The amended foreign direct investment policy for the construction development sector, will benefit realty companies, particularly those with high debt, such as Unitech, DLF and Puravankara.

Home buyers will also gain as more foreign funds are invested in to the sector leading to increase in supply. This can reverse the current lull in new project launches.

Relaxed norms The new rules are investor friendly on multiple fronts. For one, the norms on the minimum development area for a project have been relaxed. For serviced plots — where roads, water, drainage and other conveniences are available — the minimum land size has been waived, from a requirement of 10 hectares earlier. For construction-development projects, the minimum floor area is reduced to 20,000 sq. meters, from 50,000 sq. meters.

These changes will help stoke foreign investor interest in smaller projects and those in tier-2 and tier-3 cities. “The revised policy will first help investment infusion into housing development projects in suburbs and periphery of metropolitan locations as well as for niche housing projects in city centre locations of Delhi, Mumbai and Bangalore,” says Sanjay Dutt, Executive Managing Director, South Asia, Cushman & Wakefield, a real estate consultant. Shares of Mumbai based realtor HDIL shot up 6 per cent.

To boost funding to affordable housing projects, the conditions of minimum floor area as well as capital requirements are waived if at least 30 per cent of the total project cost is committed for low-cost affordable housing. To qualify as an affordable housing project, at least 60 per cent of the floor area must be used to build small homes (not more than 650 sq feet). The Government noted that enhancement of the affordable housing stock “is an urgent need” in order to stem the proliferation of slums in and around the cities. Shares of Mahindra Lifespace Developer, which has launched multiple affordable housing projects, were up 3 per cent.

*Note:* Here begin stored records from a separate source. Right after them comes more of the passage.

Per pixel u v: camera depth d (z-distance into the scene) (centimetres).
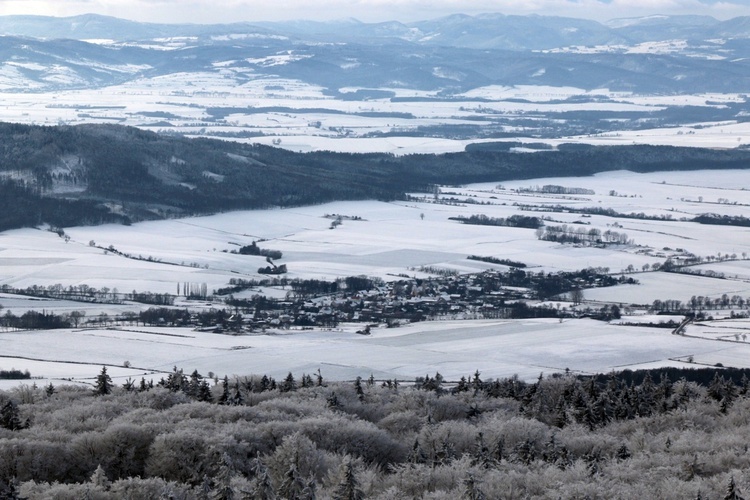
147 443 16838
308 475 15588
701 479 14850
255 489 13662
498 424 18638
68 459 16425
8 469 15800
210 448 16050
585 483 14350
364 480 15075
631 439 18550
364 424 18175
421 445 17662
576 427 19762
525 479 14838
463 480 14325
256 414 19062
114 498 14275
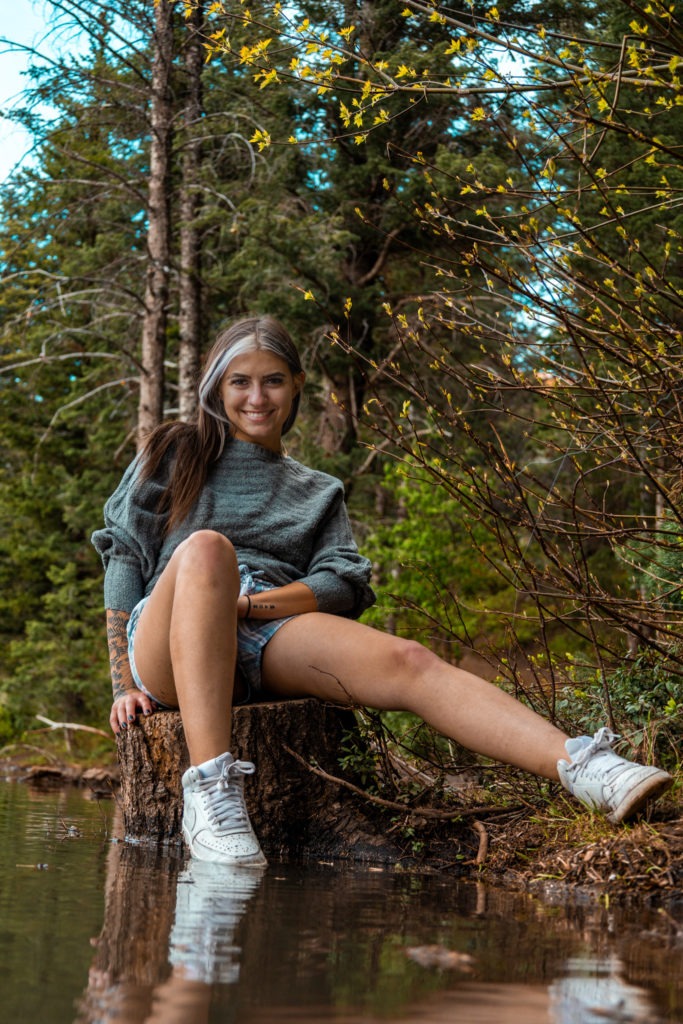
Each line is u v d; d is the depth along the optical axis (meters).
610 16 6.86
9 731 13.38
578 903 2.25
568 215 2.91
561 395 3.33
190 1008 1.24
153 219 11.09
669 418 3.00
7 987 1.31
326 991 1.34
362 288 12.13
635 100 6.23
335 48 3.12
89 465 16.36
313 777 3.14
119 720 3.28
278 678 3.16
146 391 11.19
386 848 2.98
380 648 2.92
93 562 16.08
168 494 3.38
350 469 12.55
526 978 1.46
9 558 16.34
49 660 14.09
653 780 2.46
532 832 2.82
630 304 3.23
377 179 11.08
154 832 3.18
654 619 3.24
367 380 3.08
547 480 8.23
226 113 10.45
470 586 8.32
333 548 3.42
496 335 3.36
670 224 6.94
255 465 3.45
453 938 1.75
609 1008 1.30
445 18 3.01
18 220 12.30
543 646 3.13
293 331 11.79
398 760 3.33
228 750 2.84
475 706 2.76
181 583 2.89
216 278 11.61
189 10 3.30
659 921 2.03
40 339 13.15
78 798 5.36
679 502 3.34
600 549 7.43
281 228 10.74
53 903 1.93
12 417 15.75
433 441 9.26
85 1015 1.20
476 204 8.83
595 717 3.21
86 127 11.05
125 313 12.30
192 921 1.79
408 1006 1.28
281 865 2.75
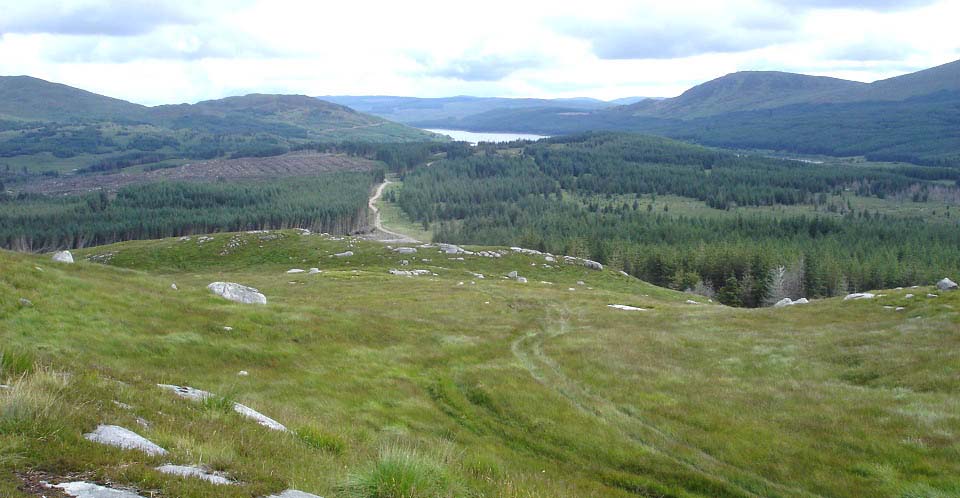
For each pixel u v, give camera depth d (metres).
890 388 30.69
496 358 42.09
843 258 151.12
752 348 42.91
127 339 30.20
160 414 14.28
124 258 125.50
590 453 25.02
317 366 34.00
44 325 28.91
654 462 23.84
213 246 132.12
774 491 21.20
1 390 11.83
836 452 23.11
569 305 69.69
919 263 138.62
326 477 12.63
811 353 39.84
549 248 181.25
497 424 28.31
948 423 24.02
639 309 66.75
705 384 34.16
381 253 126.00
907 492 19.45
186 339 32.56
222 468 11.30
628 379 35.53
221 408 16.61
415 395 31.62
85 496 8.52
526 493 15.94
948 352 33.94
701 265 147.50
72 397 12.88
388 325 48.00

The terms are further sweetened by a reduction in the minimum investment requirements. Investee companies are required to bring in an investment of $5 million, down from $10 million earlier. The move is aimed to bring in more investments into the sector that has seen a decline in fund flow after 2009-10. The lock-in period for investment has however not been relaxed from 3-years. Foreign investors can still exit earlier if the project is completed. The Government may also permit repatriation of FDI or transfer of stake before project completion on a case to case basis by Foreign Investment Promotion Board.

Benefit to stake-holders As a whole, these changes could bring relief to debt-laden developers who have been hit by slowing demand, approval delays and rising interest cost. That said, realty companies may still have to brace for a slow recovery.

“FDI will not begin flowing within the next 24 hours. We foresee another 8-12 months for the decision to bear fruit,” says Shishir Baijal, Chairman & Managing Director, Knight Frank India, a real estate consultancy firm. Will this bring respite to harried home buyers? Fresh funds could increase supply and lead to lower prices.

Recent survey data from Knight Frank showed that expectations on new home launches dipped in the recent September quarter compared to the June quarter. Lack of new supply has been supporting prices in many localities. In markets such as NCR and Mumbai, it may take at least 6-8 months before transactions are likely to pick up.

For affordable housing projects, which were not attracting funding from local private equity firms, these FDI funds could boost launches. But besides these measures, reducing approval delays and rationalization of land prices are also required to make housing more affordable.